В жизни куда больше разных неприятностей, чем действительно трагических событий. И если ты научишься не обращать внимания на мелкие неприятности, будешь куда счастливее… Потом мы вошли в темный сырой коридор, где пахло мочой и смертью. Слышался непрекращавшийся шорох маленьких лапок: ведь только крысы способны свободно передвигаться в застенках. Камера у моего отца была маленькая, тесная, и вместо одной стены, со стороны коридора – тюремная решетка, сквозь нее видно все, что бы он ни делал. Для любого человека, кто мог пройти мимо, всё на виду: как он спит, бодрствует, ест, шагает туда-сюда, опорожняется, умывается… Для него это, наверное, самое тяжкое в тюремном заключении. Отец, обычно такой замкнутый, всегда чурался публичности, держал свои мысли при себе и обожал укромные места, известные только ему одному. Никому из нас он ни словом не обмолвился о своей революционной деятельности. Он прежде всего хотел быть обычным человеком, частным лицом – да он и был таким. Мы с мамой стояли в коридоре у камеры отца. Рядом с нами во время свидания были еще два тюремщика. Я не видела его больше трех лет – на тот момент это более трети моей жизни. Хотелось много рассказать ему, ни на что не хватало времени. Он было протянул мне руку, но потом, пожав плечами, опустил ее. Оказалось, что из-за прошедших лет невозможно прикоснуться друг к другу, и это было хуже железной решетки, которая разделяла нас. Он не видел, как я росла и изменялась, и вот теперь перед ним стояла незнакомка. Отец ужасно изменился, сильно похудел, стал каким-то серым.
Его кожа, волосы, одежда – все было серое. Он будто превратился в гранитную статую, изображавшую Дон Кихота, когда тот был несколько моложе.
Мама без конца говорила о том о сем, но, хотя речь шла о разных серьезных событиях в нашей жизни, в этих стенах все звучало неуместно. Что дражайшая мадам Фаянс, бедняжка, умерла от инсульта, а под конец уже не могла говорить, так что даже казалось, будто именно это ускорило ее смерть. Что сама мама теперь в новом амплуа: открыла домашнюю столовую и готовит еду на заказ. А у маленькой Полы скоро будет дебют на сцене, она танцует одну из маленьких лебедей в «Лебедином озере», и все мы с нетерпением ждем этого, радуемся этому.

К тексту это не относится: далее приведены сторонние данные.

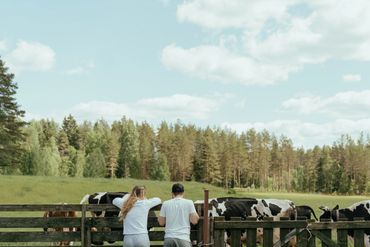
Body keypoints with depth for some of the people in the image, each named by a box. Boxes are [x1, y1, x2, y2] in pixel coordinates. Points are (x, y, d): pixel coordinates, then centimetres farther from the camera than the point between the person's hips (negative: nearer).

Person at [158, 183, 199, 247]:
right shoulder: (189, 203, 1)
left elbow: (161, 222, 11)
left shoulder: (166, 204, 6)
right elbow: (194, 221, -3)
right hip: (183, 239, -2)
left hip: (169, 238, 3)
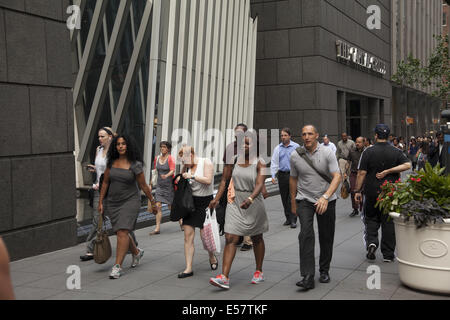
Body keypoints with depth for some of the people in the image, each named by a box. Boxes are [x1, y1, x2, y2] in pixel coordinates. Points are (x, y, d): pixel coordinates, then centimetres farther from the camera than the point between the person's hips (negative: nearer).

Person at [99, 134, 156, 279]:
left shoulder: (135, 165, -8)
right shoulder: (111, 163, 4)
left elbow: (143, 186, -1)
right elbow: (105, 183, 11)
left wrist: (153, 201, 4)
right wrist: (101, 202, 10)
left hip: (130, 201, -5)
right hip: (113, 202, 5)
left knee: (122, 232, -15)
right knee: (120, 233, 13)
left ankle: (117, 266, -12)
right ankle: (136, 252, 39)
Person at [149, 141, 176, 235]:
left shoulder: (170, 158, -9)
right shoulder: (157, 158, 7)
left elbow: (172, 170, -20)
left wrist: (166, 176, -40)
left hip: (169, 184, -4)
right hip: (159, 185, 4)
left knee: (171, 207, 4)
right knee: (158, 206, -7)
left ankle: (181, 221, 28)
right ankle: (157, 228, -6)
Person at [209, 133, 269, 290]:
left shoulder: (260, 163, -10)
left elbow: (259, 184, -22)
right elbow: (225, 180, 7)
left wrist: (250, 199, -39)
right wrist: (217, 198, -2)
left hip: (253, 204, -2)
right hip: (235, 203, 2)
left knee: (256, 239, 14)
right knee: (230, 239, -7)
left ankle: (259, 272, 32)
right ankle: (224, 277, -12)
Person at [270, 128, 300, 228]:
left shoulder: (296, 147, 1)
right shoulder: (278, 148, 10)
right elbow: (274, 163, 10)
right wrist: (273, 176, 2)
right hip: (282, 175, 4)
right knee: (284, 198, 8)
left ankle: (293, 220, -5)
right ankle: (288, 218, 19)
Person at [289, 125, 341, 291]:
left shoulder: (327, 153, -8)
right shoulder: (295, 156, -1)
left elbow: (337, 176, -17)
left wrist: (325, 197, -31)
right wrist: (293, 203, 15)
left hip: (327, 200, 0)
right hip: (304, 200, 0)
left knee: (326, 237, 8)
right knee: (306, 235, -16)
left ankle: (324, 271, 28)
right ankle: (307, 277, -18)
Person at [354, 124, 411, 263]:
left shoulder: (368, 152, -5)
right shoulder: (396, 152, 1)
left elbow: (361, 173, -8)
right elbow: (407, 165, -12)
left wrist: (357, 191, -1)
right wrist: (388, 171, -11)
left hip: (372, 192, -1)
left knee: (371, 218, 16)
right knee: (388, 222, 8)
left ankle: (371, 242, -6)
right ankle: (388, 254, 12)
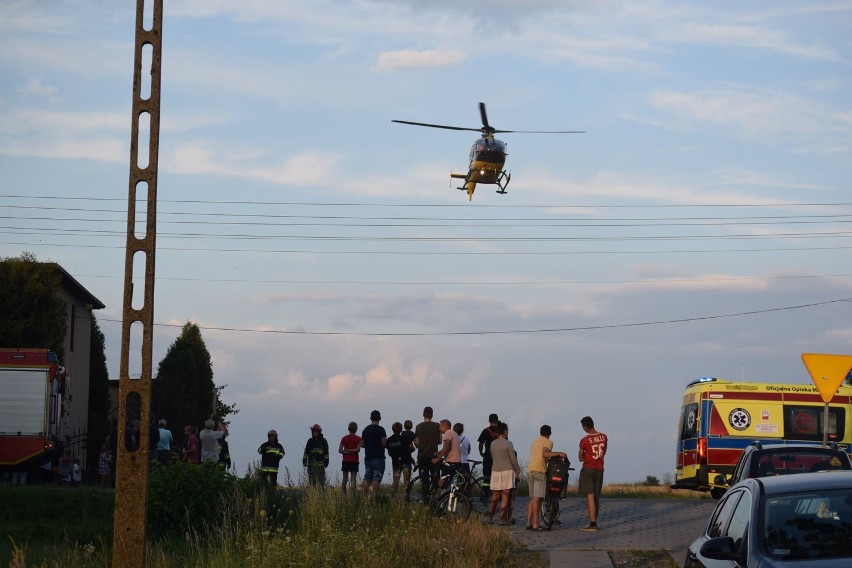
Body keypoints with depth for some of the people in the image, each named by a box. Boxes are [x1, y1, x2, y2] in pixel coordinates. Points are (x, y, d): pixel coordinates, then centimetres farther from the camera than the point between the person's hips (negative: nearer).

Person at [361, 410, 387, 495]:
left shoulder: (365, 430, 11)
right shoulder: (380, 429, -10)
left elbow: (362, 444, 14)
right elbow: (384, 443, -15)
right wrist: (385, 439, 6)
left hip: (368, 458, 6)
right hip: (378, 458, -6)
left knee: (367, 479, 9)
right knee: (376, 479, -7)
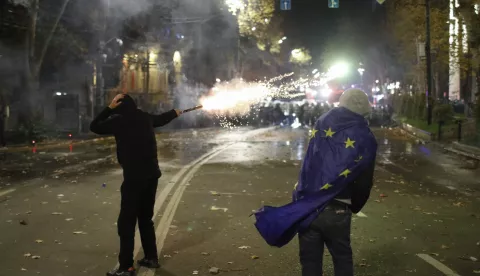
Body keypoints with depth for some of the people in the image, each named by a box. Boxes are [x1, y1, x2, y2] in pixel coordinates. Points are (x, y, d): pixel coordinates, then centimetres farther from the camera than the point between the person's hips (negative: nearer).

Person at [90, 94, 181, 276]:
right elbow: (161, 119, 30)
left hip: (134, 177, -7)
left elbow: (94, 127, 7)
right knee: (146, 218, 19)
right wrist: (174, 112, 50)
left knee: (126, 222, -3)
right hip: (152, 175, 7)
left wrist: (109, 108, 8)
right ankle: (151, 258, 26)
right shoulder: (145, 117, 9)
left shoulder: (119, 120, -6)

Но папины новости, пересекаясь с мамиными, зачеркивали их:
– Приходил адвокат. Наше прошение о пересмотре дела поставлено в календарь судебных заседаний.
– Знаю, – только и сказала мама.
– А что, если мне откажут…
Мамина рука непроизвольно прикрыла ему рот, просунув ее сквозь прутья решетки:
– Ш-ш-ш! Ни слова больше! Не говори об этом.
– Элеонора, Элеонора, – повторял папа, целуя ее руку, – прости меня.
Тюремщик оттащил маму от решетки:
– Не полагается. Прикасаться к арестантам запрещается.
Папа отвернулся с горькой улыбкой.
– Ну да, как в зоопарке – запрещается кормить животных…
Меня вдруг будто что-то толкнуло, я бросилась на эти холодные, влажные прутья, вжалась в них лицом, громко закричала, просовывая руки сквозь решетку:
– Папа! Папа!
Он упал на колени, привлек меня к себе. Мы обнялись, поцеловались через эти прутья. Только два тюремщика вместе смогли справиться с нами, разделить нас, но было поздно: это уже не играло никакой роли. Теперь нам с папой ничего не могли сделать, потому что за один краткий миг наши объятия преодолели разделявшие нас годы, а это важнее всего.
Свидание с папой в тюрьме произошло поздней весной, а в начале октября, в очередное серое, унылое, безрадостное утро, когда весь мир казался грязным, мы с мамой отправились к какому-то воинскому вокзалу, чтобы там попрощаться с отцом. Нашу апелляционную жалобу отклонили, и теперь его отправляли в лагерь для политических заключенных, куда-то в Сибирь[17]
. Мы долго-долго, так и не проронив ни слова, ехали на трамвае в Прагу, на другой берег Вислы. Вагон был набит рабочими, все дремали в пути, пытаясь еще хоть немного поспать, но ехали и те, кто, как и мы, собирались проститься с любимыми, родными… и, быть может, навсегда.